– 1497
You
have to remember how little was known about our big old world, way back when, more
than 500 years ago. People couldn't have imagined how big and
especially how old the world was...and they didn't know how many
continents and large islands there might be, nor how large the seas
in between the lands were, nor what the best routes from Point A to
Point B might be.
When
we say “voyage of discovery”—we mean a voyage into the complete
unknown, a brave attempt to discover useful knowledge (and riches).
Portugal's
King John II knew a lot more than most, because Portuguese sailors
had been exploring Africa bit by bit, sailing ships farther and
farther south along the continent. Finally, in 1488, a captain named
Bartolomeu Dias had rounded the bottom of the continent and started
traveling north-east instead of south, as far as Fish River in what
is now South Africa. He reported seeing coastline stretching on and
on to the north-east...
The
next of Portugal's kings, Manuel I, sent out another expedition. He
chose Vasco da Gama as the captain—and he told him to travel all
the way to India, a land previously explored by overland travelers,
and to obtain trading rights for spices.
Vasco
da Gama led a fleet of four ships with combined crews of 170 men.
They sailed away from Lisbon on this day in 1497. They had no doubt heard
about Christopher Columbus's journeys to the “Indies” (although
Columbus hadn't actually reached the East Indies, as he had hoped),
but these ships were sailing south and east rather than west, and they were
determined to return successful.
In
actual fact, only 55 of the men returned at all, on just two of the ships.
Although the expedition met many dangers and difficulties, including
hostile Muslim traders and an unimpressed King of Calicut who
demanded more payment than the “trivial” gifts Gama gave him on
behalf of King Manuel I, the main reason so few men lived to
return was that Gama ignored the locals' knowledge of the monsoons
and tried to make an Indian Ocean crossing at the wrong time.
Earlier that year, the crossing eastward took just 23 days, but
fighting the monsoon winds, the westward crossing took 132 days. Many
of Gama's men died, and many of those who survived the crossing were suffering from scurvy.
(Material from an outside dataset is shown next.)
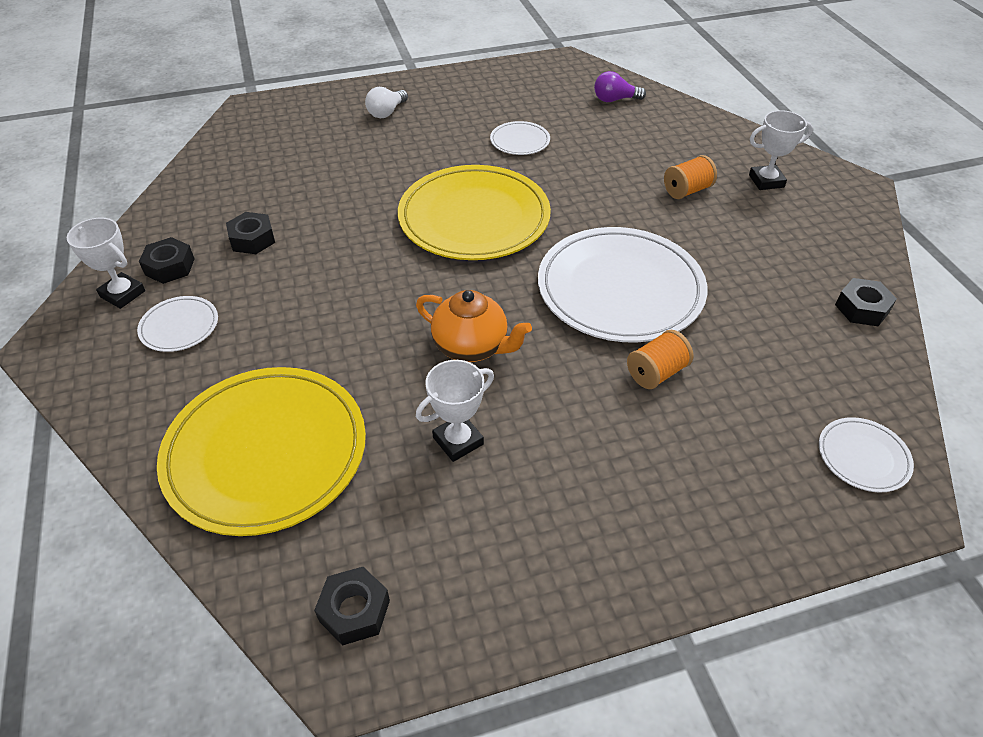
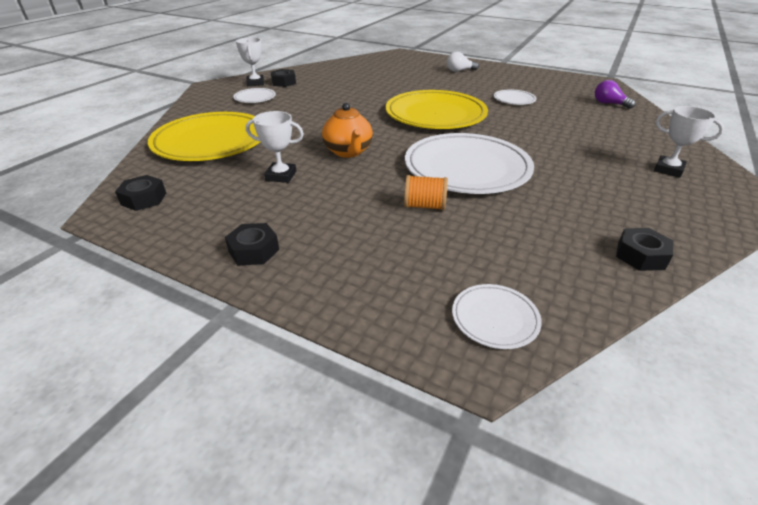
camera: 45 degrees right, 10 degrees down
(252, 239) = (326, 86): black nut -> black nut (254, 250)
(687, 190) = (592, 151): orange spool -> none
After some recovery time, Gama led the two surviving ships back
around the Cape of Good Hope and eventually northward to Portugal.
Even
though Gama's relations with the King of Calicut were strained and
trading rights hadn't been established, Gama received a hero's
welcome back in Portugal. He had of course mapped out more unknown
lands and seas, he'd succeeded in reaching India from Europe by sea
(which had never been done before), and he had brought back spices
and other goods worth sixty times what the expedition cost!